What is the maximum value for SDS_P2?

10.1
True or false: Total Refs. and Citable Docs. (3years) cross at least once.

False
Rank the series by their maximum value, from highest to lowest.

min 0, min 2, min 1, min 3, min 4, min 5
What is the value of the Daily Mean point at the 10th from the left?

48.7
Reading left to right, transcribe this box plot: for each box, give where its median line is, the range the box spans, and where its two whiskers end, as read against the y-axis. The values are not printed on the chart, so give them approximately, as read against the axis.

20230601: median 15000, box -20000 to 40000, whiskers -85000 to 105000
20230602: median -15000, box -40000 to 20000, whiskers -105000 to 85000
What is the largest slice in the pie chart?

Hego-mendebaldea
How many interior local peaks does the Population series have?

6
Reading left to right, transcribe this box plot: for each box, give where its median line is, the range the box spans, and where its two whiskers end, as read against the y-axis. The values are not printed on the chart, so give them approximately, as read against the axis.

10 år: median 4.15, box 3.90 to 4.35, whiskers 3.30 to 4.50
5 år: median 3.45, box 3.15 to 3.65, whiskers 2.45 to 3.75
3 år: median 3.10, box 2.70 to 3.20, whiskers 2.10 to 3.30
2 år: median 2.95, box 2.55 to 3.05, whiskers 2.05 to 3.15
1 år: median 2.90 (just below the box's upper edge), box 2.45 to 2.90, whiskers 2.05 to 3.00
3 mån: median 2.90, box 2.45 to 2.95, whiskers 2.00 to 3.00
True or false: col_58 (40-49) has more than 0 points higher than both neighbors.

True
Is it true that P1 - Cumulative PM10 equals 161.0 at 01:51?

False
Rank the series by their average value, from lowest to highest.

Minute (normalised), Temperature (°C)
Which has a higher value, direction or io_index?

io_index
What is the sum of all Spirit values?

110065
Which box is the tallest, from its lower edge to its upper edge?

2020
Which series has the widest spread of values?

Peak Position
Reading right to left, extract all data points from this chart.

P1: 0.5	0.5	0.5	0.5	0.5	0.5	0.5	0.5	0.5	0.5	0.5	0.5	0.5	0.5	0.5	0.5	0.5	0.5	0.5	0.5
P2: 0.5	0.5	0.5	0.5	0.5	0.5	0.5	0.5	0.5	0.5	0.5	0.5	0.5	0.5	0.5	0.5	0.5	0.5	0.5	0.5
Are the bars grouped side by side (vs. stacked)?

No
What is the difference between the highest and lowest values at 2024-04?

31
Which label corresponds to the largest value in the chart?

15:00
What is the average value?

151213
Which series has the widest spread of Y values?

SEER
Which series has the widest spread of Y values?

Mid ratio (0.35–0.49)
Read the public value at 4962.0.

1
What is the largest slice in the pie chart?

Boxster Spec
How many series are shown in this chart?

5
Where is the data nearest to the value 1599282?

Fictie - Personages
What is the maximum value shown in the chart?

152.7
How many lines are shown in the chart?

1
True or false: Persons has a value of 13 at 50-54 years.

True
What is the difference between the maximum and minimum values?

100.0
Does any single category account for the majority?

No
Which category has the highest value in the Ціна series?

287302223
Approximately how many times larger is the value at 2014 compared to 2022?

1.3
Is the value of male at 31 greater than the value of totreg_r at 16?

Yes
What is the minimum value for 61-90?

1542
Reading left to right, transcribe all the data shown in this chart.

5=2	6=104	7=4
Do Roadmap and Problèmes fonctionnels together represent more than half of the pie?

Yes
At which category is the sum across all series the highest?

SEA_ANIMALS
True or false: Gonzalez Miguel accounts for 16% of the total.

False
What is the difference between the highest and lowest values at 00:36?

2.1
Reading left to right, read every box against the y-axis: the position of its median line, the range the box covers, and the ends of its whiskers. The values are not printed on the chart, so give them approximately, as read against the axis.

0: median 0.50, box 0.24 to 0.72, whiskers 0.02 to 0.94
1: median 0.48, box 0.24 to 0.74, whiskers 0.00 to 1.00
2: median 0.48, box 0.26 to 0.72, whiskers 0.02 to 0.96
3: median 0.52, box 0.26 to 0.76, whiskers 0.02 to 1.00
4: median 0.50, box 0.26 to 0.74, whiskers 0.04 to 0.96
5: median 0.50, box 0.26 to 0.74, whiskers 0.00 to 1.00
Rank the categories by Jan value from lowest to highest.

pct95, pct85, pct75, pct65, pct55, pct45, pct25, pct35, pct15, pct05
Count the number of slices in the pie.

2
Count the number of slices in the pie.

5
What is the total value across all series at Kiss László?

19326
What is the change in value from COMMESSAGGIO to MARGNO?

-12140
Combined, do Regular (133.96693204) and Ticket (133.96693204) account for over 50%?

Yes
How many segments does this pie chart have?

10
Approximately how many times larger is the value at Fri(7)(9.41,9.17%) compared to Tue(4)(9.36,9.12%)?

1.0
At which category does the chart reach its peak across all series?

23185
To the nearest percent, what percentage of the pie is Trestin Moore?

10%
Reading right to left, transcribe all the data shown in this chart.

WHAT TO WORK ON –
Print the whole listing above again, character for character, from its first line through its last.

YOUR SOLUTION –
What is the maximum value for SDS_P2?

10.1
True or false: Total Refs. and Citable Docs. (3years) cross at least once.

False
Rank the series by their maximum value, from highest to lowest.

min 0, min 2, min 1, min 3, min 4, min 5
What is the value of the Daily Mean point at the 10th from the left?

48.7
Reading left to right, transcribe this box plot: for each box, give where its median line is, the range the box spans, and where its two whiskers end, as read against the y-axis. The values are not printed on the chart, so give them approximately, as read against the axis.

20230601: median 15000, box -20000 to 40000, whiskers -85000 to 105000
20230602: median -15000, box -40000 to 20000, whiskers -105000 to 85000
What is the largest slice in the pie chart?

Hego-mendebaldea
How many interior local peaks does the Population series have?

6
Reading left to right, transcribe this box plot: for each box, give where its median line is, the range the box spans, and where its two whiskers end, as read against the y-axis. The values are not printed on the chart, so give them approximately, as read against the axis.

10 år: median 4.15, box 3.90 to 4.35, whiskers 3.30 to 4.50
5 år: median 3.45, box 3.15 to 3.65, whiskers 2.45 to 3.75
3 år: median 3.10, box 2.70 to 3.20, whiskers 2.10 to 3.30
2 år: median 2.95, box 2.55 to 3.05, whiskers 2.05 to 3.15
1 år: median 2.90 (just below the box's upper edge), box 2.45 to 2.90, whiskers 2.05 to 3.00
3 mån: median 2.90, box 2.45 to 2.95, whiskers 2.00 to 3.00
True or false: col_58 (40-49) has more than 0 points higher than both neighbors.

True
Is it true that P1 - Cumulative PM10 equals 161.0 at 01:51?

False
Rank the series by their average value, from lowest to highest.

Minute (normalised), Temperature (°C)
Which has a higher value, direction or io_index?

io_index
What is the sum of all Spirit values?

110065
Which box is the tallest, from its lower edge to its upper edge?

2020
Which series has the widest spread of values?

Peak Position
Reading right to left, extract all data points from this chart.

P1: 0.5	0.5	0.5	0.5	0.5	0.5	0.5	0.5	0.5	0.5	0.5	0.5	0.5	0.5	0.5	0.5	0.5	0.5	0.5	0.5
P2: 0.5	0.5	0.5	0.5	0.5	0.5	0.5	0.5	0.5	0.5	0.5	0.5	0.5	0.5	0.5	0.5	0.5	0.5	0.5	0.5
Are the bars grouped side by side (vs. stacked)?

No
What is the difference between the highest and lowest values at 2024-04?

31
Which label corresponds to the largest value in the chart?

15:00
What is the average value?

151213
Which series has the widest spread of Y values?

SEER
Which series has the widest spread of Y values?

Mid ratio (0.35–0.49)
Read the public value at 4962.0.

1
What is the largest slice in the pie chart?

Boxster Spec
How many series are shown in this chart?

5
Where is the data nearest to the value 1599282?

Fictie - Personages
What is the maximum value shown in the chart?

152.7
How many lines are shown in the chart?

1
True or false: Persons has a value of 13 at 50-54 years.

True
What is the difference between the maximum and minimum values?

100.0
Does any single category account for the majority?

No
Which category has the highest value in the Ціна series?

287302223
Approximately how many times larger is the value at 2014 compared to 2022?

1.3
Is the value of male at 31 greater than the value of totreg_r at 16?

Yes
What is the minimum value for 61-90?

1542
Reading left to right, transcribe all the data shown in this chart.

5=2	6=104	7=4
Do Roadmap and Problèmes fonctionnels together represent more than half of the pie?

Yes
At which category is the sum across all series the highest?

SEA_ANIMALS
True or false: Gonzalez Miguel accounts for 16% of the total.

False
What is the difference between the highest and lowest values at 00:36?

2.1
Reading left to right, read every box against the y-axis: the position of its median line, the range the box covers, and the ends of its whiskers. The values are not printed on the chart, so give them approximately, as read against the axis.

0: median 0.50, box 0.24 to 0.72, whiskers 0.02 to 0.94
1: median 0.48, box 0.24 to 0.74, whiskers 0.00 to 1.00
2: median 0.48, box 0.26 to 0.72, whiskers 0.02 to 0.96
3: median 0.52, box 0.26 to 0.76, whiskers 0.02 to 1.00
4: median 0.50, box 0.26 to 0.74, whiskers 0.04 to 0.96
5: median 0.50, box 0.26 to 0.74, whiskers 0.00 to 1.00
Rank the categories by Jan value from lowest to highest.

pct95, pct85, pct75, pct65, pct55, pct45, pct25, pct35, pct15, pct05
Count the number of slices in the pie.

2
Count the number of slices in the pie.

5
What is the total value across all series at Kiss László?

19326
What is the change in value from COMMESSAGGIO to MARGNO?

-12140
Combined, do Regular (133.96693204) and Ticket (133.96693204) account for over 50%?

Yes
How many segments does this pie chart have?

10
Approximately how many times larger is the value at Fri(7)(9.41,9.17%) compared to Tue(4)(9.36,9.12%)?

1.0
At which category does the chart reach its peak across all series?

23185
To the nearest percent, what percentage of the pie is Trestin Moore?

10%
Reading right to left, transcribe all the data shown in this chart.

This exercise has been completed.